苏童——散点化的叙事者

        苏童小说的叙事角度独树一帜,尤其是他的短篇小说,往往缺少绝对的第一视角,叙事者的散点化是他短篇小说的显著特征。

       苏童的短篇小说写作,在1990年代发生了很大的变化。这种变化就是他基本上摆脱了“大师们”的影响,走出了传统小说叙事的窠臼,寻找并搭建起自己短篇小说的结构。那个时候,1980年代中期开始写作的“六零后”这一代作家,面对1940、50年代出生的前辈作家,面对已经矗立在眼前的“大师”文本,普遍产生的“晚生感”和“迟到感”,也是令他们迫切寻求自身写作出路的重要动因。正如苏童所坦言的“就是要突破这些大师给我们的边界”。可以看出,他们在克服了叙事的焦虑之后,开始了对自我叙事能力的培养及对文体风格的探索。

        为此,苏童不断地采取所谓“反套路”“反故事”的写法,尝试、寻求短篇小说的文体变化。可以说,努力将中国的短篇小说与契诃夫、莫泊桑、博尔赫斯等人的短篇区别开来,始终是苏童写作的自觉的主体意识。

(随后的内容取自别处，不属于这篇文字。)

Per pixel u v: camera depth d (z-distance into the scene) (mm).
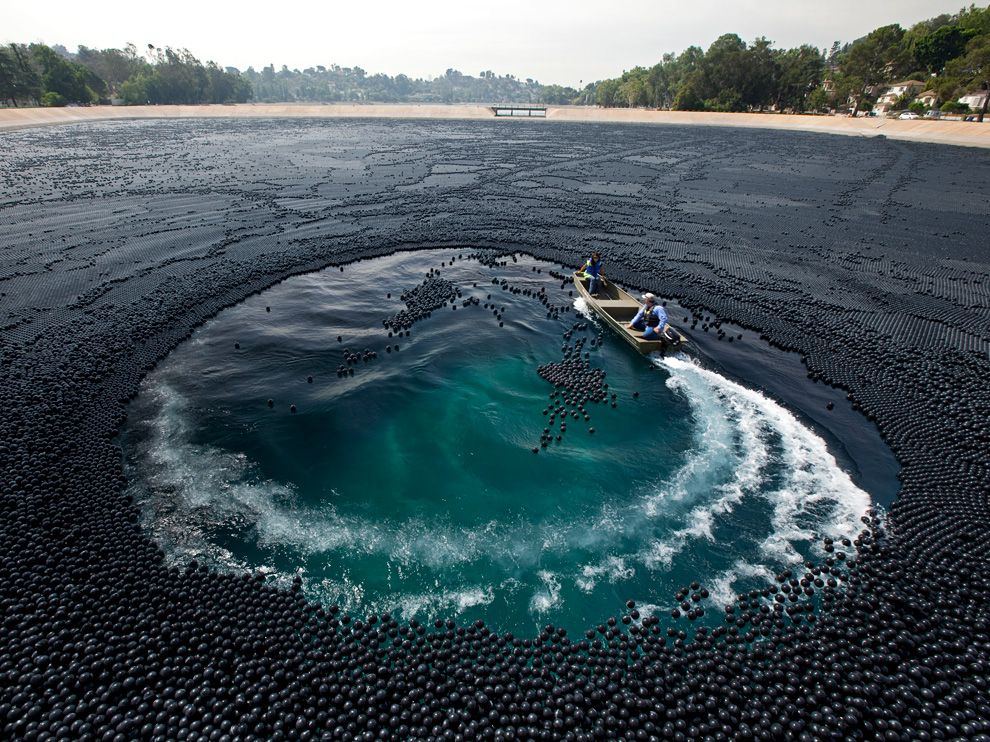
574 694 9867
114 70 168375
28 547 12078
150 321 23344
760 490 15172
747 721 9477
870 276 30422
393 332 23688
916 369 20469
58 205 42812
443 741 9086
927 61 124375
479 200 47844
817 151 78125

对苏童的写作来说,实际上就是要打破叙述的美学意义上的稳定性,突破契诃夫式的、欧·亨利式的、卡夫卡式的、博尔赫斯式的写法,克服掉他们业已形成的种种规约和限定,在小说结构的安排、悬念的铺垫、“迷宫”的预设等等之外,另辟蹊径,有意地弱化故事本身所产生的情节曲折、跌宕起伏、波澜万状,运用画面、意蕴和举重若轻的白描,甚至人格、伦理、理念、意念等艺术触动点或者引爆点,在叙述的表层之下,引导出叙事的“次生文本”“潜文本”,生成隐含的叙述建构、“感觉结构”,让叙事进入修辞的层面,进入存在世界、生活和人性的深处。

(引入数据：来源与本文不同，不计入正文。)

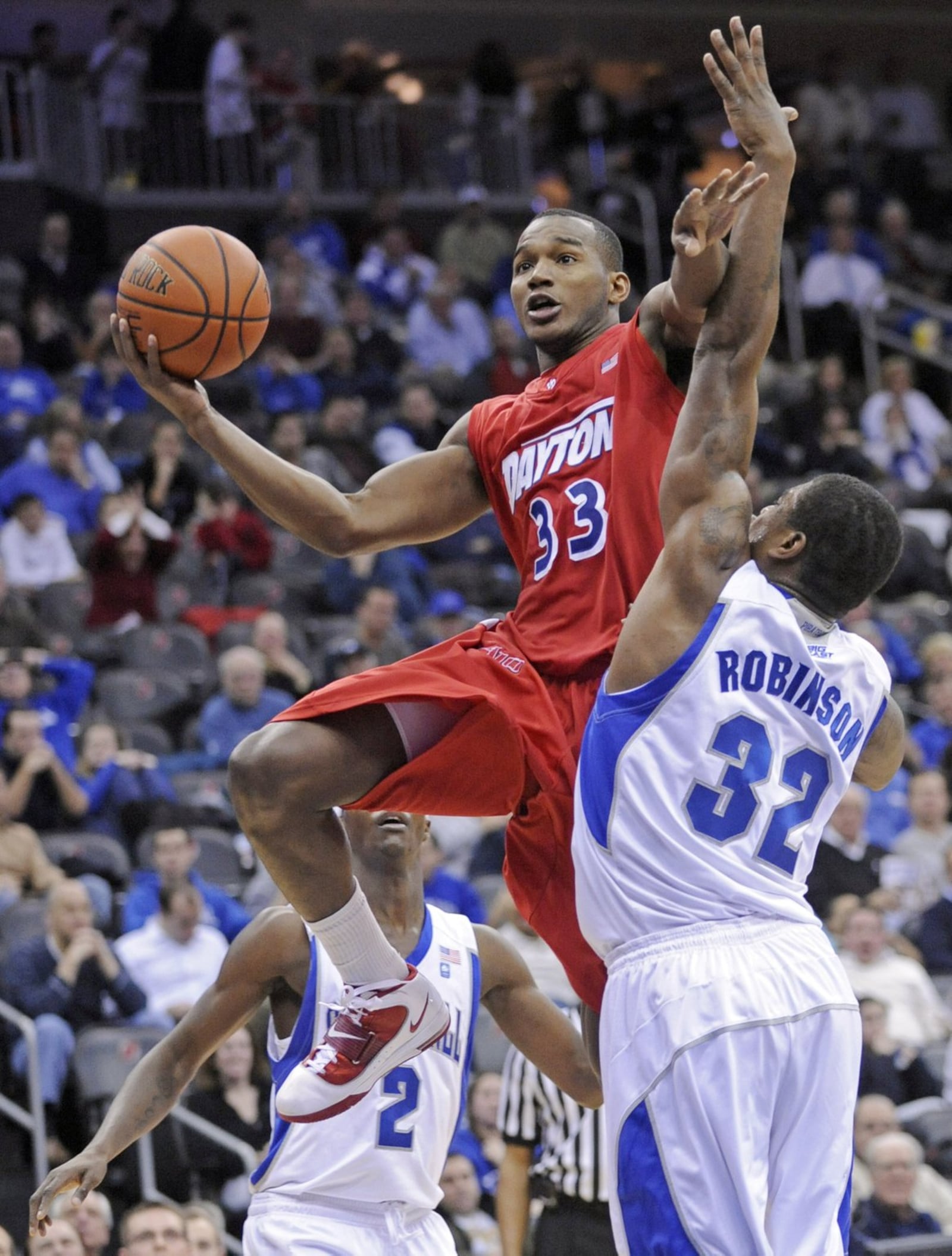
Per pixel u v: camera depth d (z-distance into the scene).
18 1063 25.52
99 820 31.11
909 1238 21.64
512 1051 19.50
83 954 25.58
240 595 40.50
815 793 10.55
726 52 10.71
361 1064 11.47
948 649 39.16
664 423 11.07
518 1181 19.31
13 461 43.56
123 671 36.31
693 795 10.25
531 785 11.13
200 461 44.84
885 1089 25.20
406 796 11.02
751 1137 9.85
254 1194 15.28
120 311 11.49
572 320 11.93
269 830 10.73
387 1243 14.95
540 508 11.48
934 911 29.88
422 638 37.94
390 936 15.29
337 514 12.11
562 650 11.12
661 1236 9.88
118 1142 14.62
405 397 47.75
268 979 14.96
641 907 10.27
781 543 10.70
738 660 10.36
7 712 31.30
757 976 10.05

        短篇小说《桑园留念》,完全可以看做是苏童的处女作、短篇小说的成名作。实际上,这个短篇小说在很大程度上,可以说是苏童后来“香椿树街”“城北地带”这一类小说的“纲要”或“提纲”。这篇小说就像余华的《十八岁出门远行》和格非的《褐色鸟群》《迷舟》,基本构成他们以后小说叙事的基本形态或者基调。《桑园留念》叙事的主要内核,就是呈现1970年代少年成长的青春状态及其“街头”的情境。这篇小说几乎没有什么主要故事情节,叙事没有一个相对封闭的结构,虽然以少年“我”的视角展开叙述,但依然采取散点透视的多重层面。其中的人物也难分主次,叙述从头到尾没有任何悬念,没有刻意去建构任何“主题”和叙事目的。“我”、肖弟、毛头、丹玉和辛辛,简单的人物关系,却埋藏了诸多的情感、情绪和意蕴,平静的叙述里呈现着一代人“毛茸茸”的、真实的表情和人生气息。他们所有的天真、情感、本能、欲望、无知、无畏、迷惘和情绪,都在这个叫做“桑园”的地方弥散开来,令人感触到些微的悲情和空虚。颇具兴味的是,毛头、肖弟和丹玉之间的“故事”,并没有在“桑园”结束,他们的身影继续出现在《乘滑轮车远去》《伤心的舞蹈》《回力牌球鞋》《小偷》《像天使一样美丽》《美人失踪》《古巴刀》以及中篇《刺青时代》《南方的堕落》和长篇《城北地带》《黄雀记》里。可见,苏童在有意无意间为此后几十年的写作铺排下隐秘的“种子”。结合苏童后来的创作,我们才感受到,这篇几乎没有故事,没有悬疑,没有“叙事圈套”,更不按套路出牌的小说,竟然有着如此大的文本容量。苏童也不会想到,他在这篇小说里预设的“隐含作者”,在叙述人“我”的“掩护”下,使这篇小说的情境和氛围,衍生成其后续写作的叙事基因或者动机。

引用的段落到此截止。